======== Material supplied

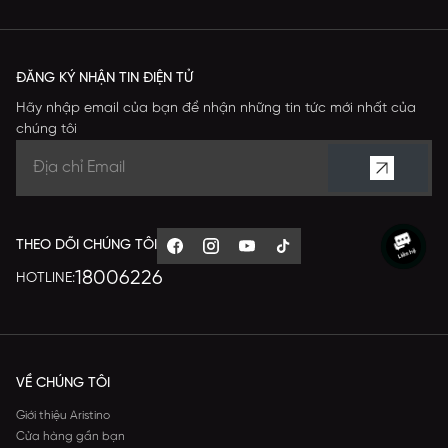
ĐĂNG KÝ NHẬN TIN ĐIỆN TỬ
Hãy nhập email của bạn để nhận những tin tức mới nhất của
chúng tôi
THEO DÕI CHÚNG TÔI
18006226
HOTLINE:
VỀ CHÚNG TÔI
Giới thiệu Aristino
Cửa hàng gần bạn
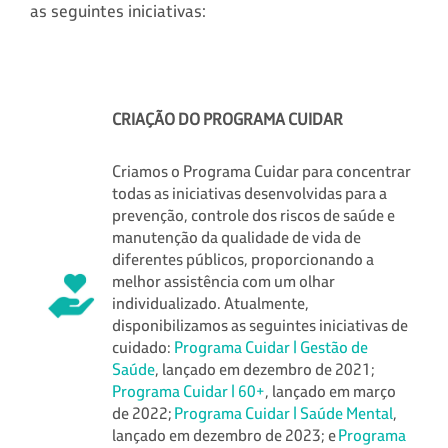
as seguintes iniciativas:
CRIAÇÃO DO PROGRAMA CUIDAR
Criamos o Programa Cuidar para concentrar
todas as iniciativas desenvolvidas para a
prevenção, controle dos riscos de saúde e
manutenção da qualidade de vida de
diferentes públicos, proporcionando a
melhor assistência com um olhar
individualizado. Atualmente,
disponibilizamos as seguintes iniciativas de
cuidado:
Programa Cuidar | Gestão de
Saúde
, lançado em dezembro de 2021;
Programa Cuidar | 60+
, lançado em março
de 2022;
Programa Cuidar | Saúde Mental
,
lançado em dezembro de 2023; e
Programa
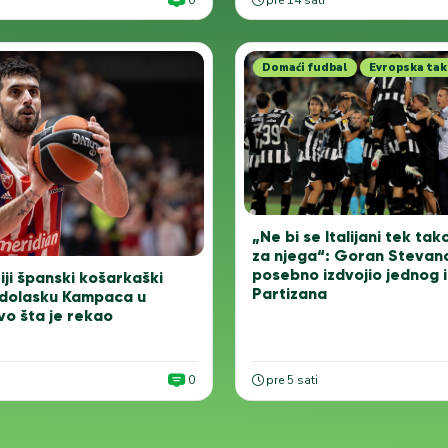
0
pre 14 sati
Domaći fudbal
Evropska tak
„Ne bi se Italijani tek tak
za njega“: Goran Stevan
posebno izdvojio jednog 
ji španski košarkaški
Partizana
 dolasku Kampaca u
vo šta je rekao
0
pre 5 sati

================

## Task objective
Copy out the text read from each of the three items above, leaving out the pictures.

## Written response
ĐĂNG KÝ NHẬN TIN ĐIỆN TỬ
Hãy nhập email của bạn để nhận những tin tức mới nhất của
chúng tôi
THEO DÕI CHÚNG TÔI
18006226
HOTLINE:
VỀ CHÚNG TÔI
Giới thiệu Aristino
Cửa hàng gần bạn
as seguintes iniciativas:
CRIAÇÃO DO PROGRAMA CUIDAR
Criamos o Programa Cuidar para concentrar
todas as iniciativas desenvolvidas para a
prevenção, controle dos riscos de saúde e
manutenção da qualidade de vida de
diferentes públicos, proporcionando a
melhor assistência com um olhar
individualizado. Atualmente,
disponibilizamos as seguintes iniciativas de
cuidado:
Programa Cuidar | Gestão de
Saúde
, lançado em dezembro de 2021;
Programa Cuidar | 60+
, lançado em março
de 2022;
Programa Cuidar | Saúde Mental
,
lançado em dezembro de 2023; e
Programa
0
pre 14 sati
Domaći fudbal
Evropska tak
„Ne bi se Italijani tek tak
za njega“: Goran Stevan
posebno izdvojio jednog 
ji španski košarkaški
Partizana
 dolasku Kampaca u
vo šta je rekao
0
pre 5 sati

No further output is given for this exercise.